Targeted hypermutation of putative antigen sensors in multicellular bacteria

To defend themselves against pathogens, bacteria employ a wide range of conflict systems, some of which are enriched in multicellular bacteria. Here, we show that numerous multicellular bacteria use related diversity-generating retroelements (DGRs) to diversify such putative conflict systems. Error-prone reverse transcription in DGRs introduces random, targeted mutations and rapid diversification. We used Thiohalocapsa PB-PSB1, a member of multicellular bacterial consortia, to study this association between conflict systems and DGRs. We characterized the natural diversity of PB-PSB1 DGRs and propose they function as hypervariable antigen sensors. If their role in pathogen defense is confirmed, accumulation of these DGR-diversified systems in multicellular bacteria would suggest that rapidly diversifying immune systems confer important fitness advantages for the evolution of multicellularity.

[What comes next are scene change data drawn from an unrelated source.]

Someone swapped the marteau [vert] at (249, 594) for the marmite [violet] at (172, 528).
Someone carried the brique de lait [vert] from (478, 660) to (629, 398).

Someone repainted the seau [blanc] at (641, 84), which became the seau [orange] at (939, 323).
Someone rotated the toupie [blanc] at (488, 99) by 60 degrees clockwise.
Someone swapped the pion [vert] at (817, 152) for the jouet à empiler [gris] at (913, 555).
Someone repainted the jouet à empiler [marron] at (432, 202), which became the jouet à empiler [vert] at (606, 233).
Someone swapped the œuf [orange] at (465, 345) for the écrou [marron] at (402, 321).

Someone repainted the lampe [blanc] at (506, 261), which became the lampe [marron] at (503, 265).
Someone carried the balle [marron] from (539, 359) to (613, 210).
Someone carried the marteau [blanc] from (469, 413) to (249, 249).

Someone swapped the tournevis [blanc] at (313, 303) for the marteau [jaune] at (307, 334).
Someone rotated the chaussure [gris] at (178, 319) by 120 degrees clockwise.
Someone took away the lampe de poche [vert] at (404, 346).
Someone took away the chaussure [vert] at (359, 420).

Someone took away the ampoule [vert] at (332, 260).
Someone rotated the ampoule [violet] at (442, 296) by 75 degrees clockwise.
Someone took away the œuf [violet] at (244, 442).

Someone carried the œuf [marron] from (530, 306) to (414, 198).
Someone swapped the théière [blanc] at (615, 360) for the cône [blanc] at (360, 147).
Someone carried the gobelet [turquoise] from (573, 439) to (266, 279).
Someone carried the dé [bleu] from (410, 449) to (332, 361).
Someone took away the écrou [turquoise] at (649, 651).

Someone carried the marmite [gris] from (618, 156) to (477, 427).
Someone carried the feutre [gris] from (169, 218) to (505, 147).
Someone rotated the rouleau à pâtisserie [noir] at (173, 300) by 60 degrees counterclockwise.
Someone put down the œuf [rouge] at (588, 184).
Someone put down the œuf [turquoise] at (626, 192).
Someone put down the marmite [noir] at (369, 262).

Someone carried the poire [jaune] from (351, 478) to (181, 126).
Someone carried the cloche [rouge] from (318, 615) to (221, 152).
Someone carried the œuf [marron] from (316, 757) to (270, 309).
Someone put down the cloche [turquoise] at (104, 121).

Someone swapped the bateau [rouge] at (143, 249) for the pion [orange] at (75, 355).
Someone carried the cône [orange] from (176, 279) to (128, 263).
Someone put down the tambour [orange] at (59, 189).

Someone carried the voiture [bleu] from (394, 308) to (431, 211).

Diversity-generating retroelements (DGRs) are used by bacteria, archaea, and viruses as a targeted mutagenesis tool. Through error-prone reverse transcription, DGRs introduce random mutations at specific genomic loci, enabling rapid evolution of these targeted genes. However, the function and benefits of DGR-diversified proteins in cellular hosts remain elusive. We find that 82% of DGRs from one of the major monophyletic lineages of DGR reverse transcriptases are encoded by multicellular bacteria, which often have two or more DGR loci in their genomes. Using the multicellular purple sulfur bacterium Thiohalocapsa sp. PB-PSB1 as an example, we characterized nine distinct DGR loci capable of generating 10 ²⁸² different combinations of target proteins. With environmental metagenomes from individual Thiohalocapsa aggregates, we show that most of PB-PSB1’s DGR target genes are diversified across its biogeographic range, with spatial heterogeneity in the diversity of each locus. In Thiohalocapsa PB-PSB1 and other bacteria hosting this lineage of cellular DGRs, the diversified target genes are associated with NACHT-domain anti-phage defenses and putative ternary conflict systems previously shown to be enriched in multicellular bacteria. We propose that these DGR-diversified targets act as antigen sensors that confer a form of adaptive immunity to their multicellular consortia, though this remains to be experimentally tested. These findings could have implications for understanding the evolution of multicellularity, as the NACHT-domain anti-phage systems and ternary systems share both domain homology and conceptual similarities with the innate immune and programmed cell death pathways of plants and metazoans.